Lunch avec Shadow Nettes
Entretien avec Phillip Barker, réalisateur de Shadow Nettes.
Pourquoi vous êtes-vous intéressé à la pêche et aux filets en particulier ?
J’aime la pêche. J’y vais souvent avec mon fils. C’est agréable d’être dans une barque, de discuter avec lui de choses et d’autres. Tous les deux, on imagine les poissons qui sont sous l’eau. Le monde aquatique m’attire et m’effraie à la fois. Je sens un lien entre ce milieu et mes pensées et désirs inconscients. Je suis loin d’être excellent pêcheur, et quand il m’arrive de prendre un poisson à la ligne, je préfèrerais que le poisson se décroche tout seul, pour ne pas avoir à me charger de cette tâche. J’aime le côté rituel de la pêche, le matériel, l’apprentissage de la technique. Les habitudes des poissons, comment découvrir où ils se cachent, partager ces secrets entre pêcheurs qui se font confiance… Tout cela a quelque chose de profondément mystérieux. Le filet m’attire par son côté diaphane, il laisse passer certaines choses mais en attrape d’autres, un peu comme un rideau de gaze au théâtre, ou un écran de cinéma qui nous renvoie la lumière, tel un miroir, mais de façon éphémère. Comme l’attrape-rêves des Indiens d’Amérique.

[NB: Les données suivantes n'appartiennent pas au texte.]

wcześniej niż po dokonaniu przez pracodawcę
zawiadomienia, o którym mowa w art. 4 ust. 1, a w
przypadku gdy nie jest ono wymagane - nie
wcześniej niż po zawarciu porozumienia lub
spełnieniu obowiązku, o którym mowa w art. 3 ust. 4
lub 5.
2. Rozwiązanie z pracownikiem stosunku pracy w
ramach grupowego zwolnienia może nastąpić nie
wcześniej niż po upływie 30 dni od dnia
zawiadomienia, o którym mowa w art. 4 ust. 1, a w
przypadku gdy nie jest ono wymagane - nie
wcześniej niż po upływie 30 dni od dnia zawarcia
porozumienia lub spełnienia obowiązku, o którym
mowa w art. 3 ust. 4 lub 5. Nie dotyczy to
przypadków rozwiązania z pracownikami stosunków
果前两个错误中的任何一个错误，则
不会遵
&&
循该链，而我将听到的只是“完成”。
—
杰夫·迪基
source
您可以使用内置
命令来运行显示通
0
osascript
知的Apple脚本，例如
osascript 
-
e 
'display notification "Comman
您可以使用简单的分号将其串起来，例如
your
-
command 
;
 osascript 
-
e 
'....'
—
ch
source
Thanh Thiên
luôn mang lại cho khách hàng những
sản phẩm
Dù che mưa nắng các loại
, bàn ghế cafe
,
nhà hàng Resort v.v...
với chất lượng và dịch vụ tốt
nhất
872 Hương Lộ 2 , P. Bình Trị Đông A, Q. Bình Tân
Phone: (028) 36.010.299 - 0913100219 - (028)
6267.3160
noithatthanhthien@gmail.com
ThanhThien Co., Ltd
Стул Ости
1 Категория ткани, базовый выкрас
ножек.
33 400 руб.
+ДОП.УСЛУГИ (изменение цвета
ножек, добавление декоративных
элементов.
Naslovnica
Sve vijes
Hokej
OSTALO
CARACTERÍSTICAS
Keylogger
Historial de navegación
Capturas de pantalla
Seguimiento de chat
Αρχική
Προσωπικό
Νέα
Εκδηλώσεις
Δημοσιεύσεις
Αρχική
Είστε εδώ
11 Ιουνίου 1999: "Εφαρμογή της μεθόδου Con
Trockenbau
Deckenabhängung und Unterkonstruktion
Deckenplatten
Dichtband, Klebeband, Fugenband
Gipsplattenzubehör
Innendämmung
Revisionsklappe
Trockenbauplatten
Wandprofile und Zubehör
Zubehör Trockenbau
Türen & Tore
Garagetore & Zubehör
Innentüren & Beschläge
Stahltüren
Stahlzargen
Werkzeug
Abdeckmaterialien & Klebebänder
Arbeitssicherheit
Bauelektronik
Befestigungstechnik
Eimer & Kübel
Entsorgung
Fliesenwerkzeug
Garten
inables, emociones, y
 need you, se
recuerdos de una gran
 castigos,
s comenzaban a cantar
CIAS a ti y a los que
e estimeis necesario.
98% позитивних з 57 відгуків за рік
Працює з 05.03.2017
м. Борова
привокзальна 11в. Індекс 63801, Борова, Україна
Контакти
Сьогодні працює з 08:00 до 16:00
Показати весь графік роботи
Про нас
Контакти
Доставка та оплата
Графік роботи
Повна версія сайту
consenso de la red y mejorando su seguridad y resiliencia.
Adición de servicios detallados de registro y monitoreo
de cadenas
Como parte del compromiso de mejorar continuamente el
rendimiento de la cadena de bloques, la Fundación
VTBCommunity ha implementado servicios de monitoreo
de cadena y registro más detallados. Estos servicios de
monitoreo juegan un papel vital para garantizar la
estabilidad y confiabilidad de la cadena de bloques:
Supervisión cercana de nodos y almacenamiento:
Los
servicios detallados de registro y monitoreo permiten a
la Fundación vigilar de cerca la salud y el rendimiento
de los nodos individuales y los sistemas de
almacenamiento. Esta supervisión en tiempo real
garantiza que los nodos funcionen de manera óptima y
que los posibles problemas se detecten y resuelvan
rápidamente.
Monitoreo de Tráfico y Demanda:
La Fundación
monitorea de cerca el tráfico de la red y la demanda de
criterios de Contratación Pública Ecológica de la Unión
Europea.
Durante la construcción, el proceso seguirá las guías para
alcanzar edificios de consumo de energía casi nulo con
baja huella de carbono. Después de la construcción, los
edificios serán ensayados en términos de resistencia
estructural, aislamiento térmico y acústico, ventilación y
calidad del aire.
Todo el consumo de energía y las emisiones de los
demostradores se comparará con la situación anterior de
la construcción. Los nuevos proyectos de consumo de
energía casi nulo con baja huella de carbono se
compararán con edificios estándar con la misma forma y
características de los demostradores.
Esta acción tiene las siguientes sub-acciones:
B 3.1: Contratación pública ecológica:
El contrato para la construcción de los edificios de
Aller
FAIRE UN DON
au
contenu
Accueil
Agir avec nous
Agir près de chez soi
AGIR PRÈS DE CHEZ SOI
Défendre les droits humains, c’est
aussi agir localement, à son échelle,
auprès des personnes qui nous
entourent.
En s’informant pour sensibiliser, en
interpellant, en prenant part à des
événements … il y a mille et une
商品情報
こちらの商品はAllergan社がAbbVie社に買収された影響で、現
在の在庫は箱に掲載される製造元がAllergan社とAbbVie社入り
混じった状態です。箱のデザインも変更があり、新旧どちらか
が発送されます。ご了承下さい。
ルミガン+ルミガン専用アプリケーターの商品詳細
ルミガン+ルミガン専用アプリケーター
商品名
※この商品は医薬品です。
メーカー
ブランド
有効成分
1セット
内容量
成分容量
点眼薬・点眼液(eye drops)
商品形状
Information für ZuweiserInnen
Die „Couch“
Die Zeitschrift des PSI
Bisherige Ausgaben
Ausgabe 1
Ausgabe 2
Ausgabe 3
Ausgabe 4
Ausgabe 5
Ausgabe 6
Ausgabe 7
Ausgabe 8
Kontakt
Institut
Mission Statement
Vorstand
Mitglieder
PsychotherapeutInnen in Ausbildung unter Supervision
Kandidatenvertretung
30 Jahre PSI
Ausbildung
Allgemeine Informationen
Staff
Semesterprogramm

Vous êtes-vous partiellement inspiré du mythe de Narcisse ?
Pas consciemment, mais j’y ai pensé en filmant la scène de l’écho au bord du lac. J’adore les mythes qui tournent autour de l’eau (comme celui des cages de l’âme, que j’ai étudié dans mon film Soul Cages). J’aime tout ce qui parle de sirènes, de créatures aquatiques… Mais je n’aime pas que l’art ou le cinéma se contentent de les recréer. L’idée de créer un mythe à ma façon m’a permis de m’extraire de ce travail d’illustration et de réinterprétation.
Dans quelle mesure avez-vous voulu traiter de l’adolescence et comment avez-vous abordé la question de la transmission dans Shadow Nettes ?
C’est un thème important. Au début du film, quand Bo est allongé sur l’arbre, j’ai imaginé qu’il était en pleine transition vers l’âge adulte et qu’il commençait à se forger une nouvelle réalité bien à lui, à chercher son chemin. Et il devient véritablement adulte au moment où Da, le père, estime qu’il est temps de se sacrifier et de faire don de sa vie à son fils.
Pourquoi avoir choisi le noir et blanc ?
Le noir et blanc (ainsi que le format d’image 1,33) nous évoque le passé, mais dans cet univers fictif, on peut imaginer que la technologie s’est développée plus lentement, ou qu’elle a pris une direction différente.
Quelle est votre lien avec le théâtre d’ombres ?
Il est primordial. Le feu, les ombres sur les murs de la caverne… Il m’a semblé bienvenu de montrer en ombres les gestes primitifs utilisés pour attirer les proies. Quand j’étais petit, j’adorais bidouiller avec des papiers découpés et une lampe torche.
Pourquoi les personnages de Shadow Nettes utilisent-ils seulement la communication non-verbale ?
Les pêcheurs de Shadow Nette évoluent dans un monde parallèle au nôtre. Ils parlent, mais leur langage n’a pas été déchiffré. Ils communiquent avec leur corps.
À votre avis, le format court permet-il plus de libertés, plus de marge de manœuvre ?
Ce n’est pas vraiment une question de longueur. J’ai décidé de faire des films qui se démarquent du long métrage commercial (un secteur qui est en train de miner notre culture, d’ailleurs !).
Si vous êtes déjà venu à Clermont-Ferrand, pouvez-vous nous raconter une anecdote sur le festival ? Sinon, quelles sont vos attentes pour cette édition ?
Ce sera ma quatrième visite au festival de Clermont-Ferrand, et j’en suis très heureux.
Une fois, je suis venu avec ma femme et mon fils, alors âgé de trois mois. Il a passé beaucoup de temps dans les salles obscures. Le public a remarqué que pendant les projections, ses gazouillis, ses rots et ses pets, malgré leur caractère aléatoire, semblaient coïncider avec les situations à l’écran, ce qui a généré des commentaires tout à fait pertinents et souvent très intéressants.
D’autres projections ?
En septembre 2017, le film a été projeté pour la première fois au festival international de cinéma de Toronto. Il a obtenu le prix du meilleur court métrage canadien au festival international de cinéma de Vancouver.
Shadow Nettes concourt en compétition Labo dans le programme L5.